STEVEN Spielberg flexes his nostalgic-meets-futuristic muscles for what is surely one of the most gargantuan pop culture, geek-fuelled extravaganzas the big screen has ever seen.

The year is 2045 and the world has become even more overcrowded and under-resourced. As our young protagonist Wade (Tye Sheridan) describes it, he was born after people stopped trying to make things better and focused on pure survival.

The only way to escape the harsh reality of the real world is to plug into the OASIS, a virtual world created by the now-dead James Halliday (Mark Rylance), a kind of Willy Wonka-esque figure for the tech world, alongside business partner Ogden Morrow (Simon Pegg). The OASIS allows people to do, and more importantly be, pretty much anything they can imagine inside the bodies of their chosen avatars.

Halliday has left behind a quest that involves a series of near-unbeatable challenges which lead to retrieving three keys and eventually to a fabled “Easter Egg” hidden somewhere in the virtual world. The prize for the lucky winner is control of the entire OASIS itself and, by extension, the future of mankind.

As shadowy tech company IOI – led by the ruthless Nolan Sorrento (Ben Mendelsohn) – seeks the prize for their own nefarious ends, Wade teams up with like-minded players including the rebellious Art3mis (Olivia Cooke) and mod-creator Aech (Lena Waithe) to finish the quest first.

The National:

The action is built in part like a video game, with our hero using power-ups at his disposal to solve levels. As it goes we’re presented with set-piece after set-piece that play out like a visually overwhelming, eye-popping explosion of graphical nostalgia where you get to play a fun game of spot-the-reference.

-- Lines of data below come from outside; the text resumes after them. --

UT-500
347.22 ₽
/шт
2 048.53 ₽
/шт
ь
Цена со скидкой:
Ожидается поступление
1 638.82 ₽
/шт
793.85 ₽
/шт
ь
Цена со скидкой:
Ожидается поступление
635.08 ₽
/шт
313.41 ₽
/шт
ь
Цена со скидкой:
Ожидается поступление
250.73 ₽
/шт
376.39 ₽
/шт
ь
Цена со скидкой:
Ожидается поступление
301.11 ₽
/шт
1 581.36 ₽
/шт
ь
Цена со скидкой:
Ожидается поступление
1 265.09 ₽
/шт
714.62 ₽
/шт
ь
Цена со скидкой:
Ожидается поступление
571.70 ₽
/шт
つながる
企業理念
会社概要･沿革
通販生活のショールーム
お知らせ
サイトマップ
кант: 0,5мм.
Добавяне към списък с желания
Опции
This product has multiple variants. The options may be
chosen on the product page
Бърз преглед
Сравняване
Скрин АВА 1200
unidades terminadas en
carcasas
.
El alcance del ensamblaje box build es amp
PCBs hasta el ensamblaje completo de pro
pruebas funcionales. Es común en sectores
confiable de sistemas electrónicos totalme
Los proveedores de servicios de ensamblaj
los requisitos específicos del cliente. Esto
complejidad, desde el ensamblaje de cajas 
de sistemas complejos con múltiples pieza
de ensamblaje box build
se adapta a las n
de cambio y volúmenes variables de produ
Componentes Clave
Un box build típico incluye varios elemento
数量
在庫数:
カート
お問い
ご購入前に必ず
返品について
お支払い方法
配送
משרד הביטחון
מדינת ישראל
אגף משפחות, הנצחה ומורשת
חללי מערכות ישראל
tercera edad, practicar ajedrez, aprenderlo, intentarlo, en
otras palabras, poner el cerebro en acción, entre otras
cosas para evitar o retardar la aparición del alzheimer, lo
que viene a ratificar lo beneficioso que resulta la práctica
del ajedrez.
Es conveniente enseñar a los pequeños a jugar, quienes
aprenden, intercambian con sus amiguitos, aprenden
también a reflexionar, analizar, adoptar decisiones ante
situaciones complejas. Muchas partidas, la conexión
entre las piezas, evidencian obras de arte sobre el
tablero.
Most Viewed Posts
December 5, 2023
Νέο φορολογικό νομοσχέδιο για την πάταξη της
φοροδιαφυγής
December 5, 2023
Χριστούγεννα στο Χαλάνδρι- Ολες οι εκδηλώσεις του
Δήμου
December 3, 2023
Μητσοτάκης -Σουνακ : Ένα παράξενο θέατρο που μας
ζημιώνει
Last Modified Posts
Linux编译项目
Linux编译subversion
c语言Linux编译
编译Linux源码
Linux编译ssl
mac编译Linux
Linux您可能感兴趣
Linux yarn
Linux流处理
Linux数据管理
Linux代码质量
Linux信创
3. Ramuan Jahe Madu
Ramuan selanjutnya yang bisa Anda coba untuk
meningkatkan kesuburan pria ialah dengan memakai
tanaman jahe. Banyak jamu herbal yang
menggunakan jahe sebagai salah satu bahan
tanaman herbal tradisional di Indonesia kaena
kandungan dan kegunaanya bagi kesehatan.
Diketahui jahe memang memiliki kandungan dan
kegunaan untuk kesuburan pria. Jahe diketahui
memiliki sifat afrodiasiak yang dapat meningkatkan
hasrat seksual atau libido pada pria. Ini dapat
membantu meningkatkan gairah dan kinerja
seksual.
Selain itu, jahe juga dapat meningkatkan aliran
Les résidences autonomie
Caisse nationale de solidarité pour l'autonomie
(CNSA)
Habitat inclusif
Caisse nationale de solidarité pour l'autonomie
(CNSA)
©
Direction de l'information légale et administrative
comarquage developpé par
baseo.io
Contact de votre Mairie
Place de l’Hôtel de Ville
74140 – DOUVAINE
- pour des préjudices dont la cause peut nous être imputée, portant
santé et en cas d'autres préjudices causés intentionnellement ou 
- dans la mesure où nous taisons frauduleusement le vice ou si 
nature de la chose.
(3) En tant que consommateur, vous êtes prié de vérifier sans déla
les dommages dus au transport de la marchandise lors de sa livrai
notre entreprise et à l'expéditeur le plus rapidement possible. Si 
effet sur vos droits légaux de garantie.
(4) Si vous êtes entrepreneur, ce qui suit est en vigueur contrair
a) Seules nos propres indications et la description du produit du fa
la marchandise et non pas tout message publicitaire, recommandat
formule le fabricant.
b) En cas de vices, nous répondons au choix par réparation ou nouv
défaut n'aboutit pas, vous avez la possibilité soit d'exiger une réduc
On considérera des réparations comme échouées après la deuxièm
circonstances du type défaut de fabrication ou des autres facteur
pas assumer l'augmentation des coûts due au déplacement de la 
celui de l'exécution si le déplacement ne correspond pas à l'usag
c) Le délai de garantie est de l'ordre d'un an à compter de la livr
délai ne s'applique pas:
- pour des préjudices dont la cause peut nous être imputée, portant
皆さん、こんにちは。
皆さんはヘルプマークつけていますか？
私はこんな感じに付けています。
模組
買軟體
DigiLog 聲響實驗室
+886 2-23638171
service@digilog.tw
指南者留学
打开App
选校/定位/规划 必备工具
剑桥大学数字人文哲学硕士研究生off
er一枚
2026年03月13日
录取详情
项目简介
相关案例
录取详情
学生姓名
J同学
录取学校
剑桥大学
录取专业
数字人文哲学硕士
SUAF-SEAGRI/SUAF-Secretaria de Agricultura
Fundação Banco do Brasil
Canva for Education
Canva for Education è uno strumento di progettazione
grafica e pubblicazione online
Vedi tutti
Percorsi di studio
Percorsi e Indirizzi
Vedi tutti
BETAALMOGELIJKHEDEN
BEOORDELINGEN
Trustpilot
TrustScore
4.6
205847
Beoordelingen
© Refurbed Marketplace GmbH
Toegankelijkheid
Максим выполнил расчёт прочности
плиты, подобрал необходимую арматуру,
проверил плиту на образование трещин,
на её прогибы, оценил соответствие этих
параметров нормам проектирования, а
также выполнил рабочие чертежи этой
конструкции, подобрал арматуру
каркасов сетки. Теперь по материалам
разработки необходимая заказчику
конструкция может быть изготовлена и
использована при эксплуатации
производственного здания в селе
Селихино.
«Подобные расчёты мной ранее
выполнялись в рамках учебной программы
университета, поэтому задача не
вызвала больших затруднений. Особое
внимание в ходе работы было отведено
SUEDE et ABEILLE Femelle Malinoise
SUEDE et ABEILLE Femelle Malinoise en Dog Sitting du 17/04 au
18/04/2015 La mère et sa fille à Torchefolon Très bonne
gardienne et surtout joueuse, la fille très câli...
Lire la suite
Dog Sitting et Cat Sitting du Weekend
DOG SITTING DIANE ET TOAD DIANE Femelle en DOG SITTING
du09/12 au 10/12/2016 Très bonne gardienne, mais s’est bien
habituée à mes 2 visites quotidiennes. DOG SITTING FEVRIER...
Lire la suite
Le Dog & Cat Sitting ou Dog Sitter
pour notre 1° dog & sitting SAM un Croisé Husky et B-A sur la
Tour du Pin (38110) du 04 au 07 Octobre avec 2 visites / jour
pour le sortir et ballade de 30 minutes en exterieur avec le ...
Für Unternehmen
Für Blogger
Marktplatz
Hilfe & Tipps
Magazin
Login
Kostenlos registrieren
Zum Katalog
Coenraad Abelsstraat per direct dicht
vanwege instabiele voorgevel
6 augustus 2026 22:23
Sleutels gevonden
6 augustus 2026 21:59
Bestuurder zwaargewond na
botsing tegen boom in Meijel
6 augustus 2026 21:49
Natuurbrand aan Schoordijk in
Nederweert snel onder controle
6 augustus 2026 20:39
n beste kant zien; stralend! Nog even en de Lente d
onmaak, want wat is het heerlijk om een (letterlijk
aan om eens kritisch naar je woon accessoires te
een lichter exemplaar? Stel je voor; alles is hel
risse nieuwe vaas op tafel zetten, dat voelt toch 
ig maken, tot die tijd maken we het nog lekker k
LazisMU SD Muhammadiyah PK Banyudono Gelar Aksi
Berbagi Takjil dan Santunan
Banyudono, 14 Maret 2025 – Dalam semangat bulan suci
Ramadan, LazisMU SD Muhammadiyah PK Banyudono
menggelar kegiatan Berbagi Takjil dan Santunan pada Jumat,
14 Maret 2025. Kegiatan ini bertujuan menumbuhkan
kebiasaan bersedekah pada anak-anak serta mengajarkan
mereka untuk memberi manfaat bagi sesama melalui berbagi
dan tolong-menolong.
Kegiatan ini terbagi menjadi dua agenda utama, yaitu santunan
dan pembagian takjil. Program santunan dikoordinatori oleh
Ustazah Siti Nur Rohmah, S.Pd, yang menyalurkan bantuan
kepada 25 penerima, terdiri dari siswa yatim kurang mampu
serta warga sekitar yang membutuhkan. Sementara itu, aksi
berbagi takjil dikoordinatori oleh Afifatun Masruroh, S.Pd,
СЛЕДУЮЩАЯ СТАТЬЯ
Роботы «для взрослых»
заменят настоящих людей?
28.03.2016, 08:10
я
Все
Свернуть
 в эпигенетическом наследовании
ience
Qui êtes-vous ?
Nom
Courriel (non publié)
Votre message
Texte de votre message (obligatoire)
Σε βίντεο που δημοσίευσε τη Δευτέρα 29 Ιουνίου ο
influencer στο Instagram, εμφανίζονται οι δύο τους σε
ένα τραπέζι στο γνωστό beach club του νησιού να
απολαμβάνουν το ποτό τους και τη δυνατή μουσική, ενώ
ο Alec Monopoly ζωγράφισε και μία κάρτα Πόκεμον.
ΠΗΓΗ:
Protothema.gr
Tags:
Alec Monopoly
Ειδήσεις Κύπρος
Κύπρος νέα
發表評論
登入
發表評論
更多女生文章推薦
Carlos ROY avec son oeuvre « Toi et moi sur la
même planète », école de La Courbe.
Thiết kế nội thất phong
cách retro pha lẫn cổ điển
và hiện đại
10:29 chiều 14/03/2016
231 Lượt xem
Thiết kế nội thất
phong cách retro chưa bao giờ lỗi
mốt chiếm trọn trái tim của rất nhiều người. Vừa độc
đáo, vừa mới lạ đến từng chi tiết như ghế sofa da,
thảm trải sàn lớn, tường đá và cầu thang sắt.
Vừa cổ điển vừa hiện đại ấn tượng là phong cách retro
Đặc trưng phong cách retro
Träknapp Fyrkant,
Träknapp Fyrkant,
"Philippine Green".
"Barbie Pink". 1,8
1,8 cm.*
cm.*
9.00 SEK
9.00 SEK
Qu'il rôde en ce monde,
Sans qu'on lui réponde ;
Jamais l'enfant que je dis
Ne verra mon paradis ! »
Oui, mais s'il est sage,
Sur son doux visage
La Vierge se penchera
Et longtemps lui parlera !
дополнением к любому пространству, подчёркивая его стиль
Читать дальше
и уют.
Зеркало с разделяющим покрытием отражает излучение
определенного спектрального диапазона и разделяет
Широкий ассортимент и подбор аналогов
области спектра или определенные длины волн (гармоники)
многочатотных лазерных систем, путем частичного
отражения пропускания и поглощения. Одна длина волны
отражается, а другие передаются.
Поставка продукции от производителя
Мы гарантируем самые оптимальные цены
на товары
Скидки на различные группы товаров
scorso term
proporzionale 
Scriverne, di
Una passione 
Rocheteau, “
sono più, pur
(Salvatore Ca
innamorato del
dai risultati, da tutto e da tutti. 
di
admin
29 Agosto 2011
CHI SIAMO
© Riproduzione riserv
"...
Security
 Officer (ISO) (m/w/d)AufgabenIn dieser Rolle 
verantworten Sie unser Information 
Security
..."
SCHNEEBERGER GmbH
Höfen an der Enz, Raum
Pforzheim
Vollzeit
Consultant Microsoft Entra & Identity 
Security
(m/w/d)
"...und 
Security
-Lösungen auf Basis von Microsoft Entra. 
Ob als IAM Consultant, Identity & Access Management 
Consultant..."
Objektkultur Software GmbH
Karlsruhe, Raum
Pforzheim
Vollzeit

Batman, The Iron Giant, Back to the Future, Halo, Freddy Krueger – few geek touchstones are left unturned and, if you feel like any are missing, they’re probably in there somewhere in the background waiting to be spotted upon rewatches.

The question, then, becomes is this a mere shallow exercise in rose-tinted longing for the past? Or is it a loving, energetic celebration of the pop culture that has not only been cherished and even created by Spielberg himself but become so ingrained in our collective cultural consumerism.

The answer lies in how much you’re willing to take that leap and dive wholeheartedly into the imagination-driven world that has little time for cynicism. In the hands of a lesser director you might say that it exploits and flings around the nostalgia like so many puppets on strings.

But Spielberg’s intentions feel pure here, replacing the often self-satisfied smirk of Ernest Cline’s source material – the author’s co-screenwriting credit suggests this vision works infinitely better when adapted – and replaced it with a joyous grin intent on making a wide mainstream audience feel the same way. There is a beating heart behind the glossy technical craft here, a real respect for the pop culture that so dictates everything about the film’s universe.

At the same time, in the very way it bombards and overwhelms you with its visuals, there’s an underlying critiquing of the way in which imagery from entertainment gets appropriated and even begins to lose some meaning – “I like things how they were,” Halliday says in one of his carefully archived and viewable memories. “Why can’t we go backwards for once?”

The film also weaves in a valuable lesson for today’s online-obsessed era that maybe it’s best to log off every once in a while. But for the duration that we’re plugged into this particular virtual world, it’s a hugely enjoyable, visually spectacular and escapist thrill ride.